#### Exercise directions:
Each entry below should be retyped exactly, with nothing omitted.

#### Source material:
———
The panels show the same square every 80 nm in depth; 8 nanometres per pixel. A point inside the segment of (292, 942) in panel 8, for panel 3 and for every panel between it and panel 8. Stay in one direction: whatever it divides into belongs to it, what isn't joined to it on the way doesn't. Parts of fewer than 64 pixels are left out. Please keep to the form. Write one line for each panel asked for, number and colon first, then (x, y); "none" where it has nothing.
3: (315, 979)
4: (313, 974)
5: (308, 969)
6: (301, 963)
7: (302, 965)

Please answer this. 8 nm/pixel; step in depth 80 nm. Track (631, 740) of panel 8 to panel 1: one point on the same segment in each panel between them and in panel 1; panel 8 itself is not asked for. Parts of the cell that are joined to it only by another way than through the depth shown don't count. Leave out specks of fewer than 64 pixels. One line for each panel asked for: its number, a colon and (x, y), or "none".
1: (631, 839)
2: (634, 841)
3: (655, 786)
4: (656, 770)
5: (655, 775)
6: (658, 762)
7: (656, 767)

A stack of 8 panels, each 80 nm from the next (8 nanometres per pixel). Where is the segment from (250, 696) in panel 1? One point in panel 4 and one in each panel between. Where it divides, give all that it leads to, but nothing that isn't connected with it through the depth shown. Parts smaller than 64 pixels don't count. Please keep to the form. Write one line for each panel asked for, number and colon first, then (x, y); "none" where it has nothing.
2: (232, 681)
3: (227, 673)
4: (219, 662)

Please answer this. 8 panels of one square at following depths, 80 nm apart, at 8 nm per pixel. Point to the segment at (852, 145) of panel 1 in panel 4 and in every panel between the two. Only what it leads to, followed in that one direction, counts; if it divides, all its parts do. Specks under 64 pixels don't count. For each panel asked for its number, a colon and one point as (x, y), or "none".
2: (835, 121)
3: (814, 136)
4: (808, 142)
———
#### Exercise output:
The panels show the same square every 80 nm in depth; 8 nanometres per pixel. A point inside the segment of (292, 942) in panel 8, for panel 3 and for every panel between it and panel 8. Stay in one direction: whatever it divides into belongs to it, what isn't joined to it on the way doesn't. Parts of fewer than 64 pixels are left out. Please keep to the form. Write one line for each panel asked for, number and colon first, then (x, y); "none" where it has nothing.
3: (315, 979)
4: (313, 974)
5: (308, 969)
6: (301, 963)
7: (302, 965)

Please answer this. 8 nm/pixel; step in depth 80 nm. Track (631, 740) of panel 8 to panel 1: one point on the same segment in each panel between them and in panel 1; panel 8 itself is not asked for. Parts of the cell that are joined to it only by another way than through the depth shown don't count. Leave out specks of fewer than 64 pixels. One line for each panel asked for: its number, a colon and (x, y), or "none".
1: (631, 839)
2: (634, 841)
3: (655, 786)
4: (656, 770)
5: (655, 775)
6: (658, 762)
7: (656, 767)

A stack of 8 panels, each 80 nm from the next (8 nanometres per pixel). Where is the segment from (250, 696) in panel 1? One point in panel 4 and one in each panel between. Where it divides, give all that it leads to, but nothing that isn't connected with it through the depth shown. Parts smaller than 64 pixels don't count. Please keep to the form. Write one line for each panel asked for, number and colon first, then (x, y); "none" where it has nothing.
2: (232, 681)
3: (227, 673)
4: (219, 662)

Please answer this. 8 panels of one square at following depths, 80 nm apart, at 8 nm per pixel. Point to the segment at (852, 145) of panel 1 in panel 4 and in every panel between the two. Only what it leads to, followed in that one direction, counts; if it divides, all its parts do. Specks under 64 pixels don't count. For each panel asked for its number, a colon and one point as (x, y), or "none".
2: (835, 121)
3: (814, 136)
4: (808, 142)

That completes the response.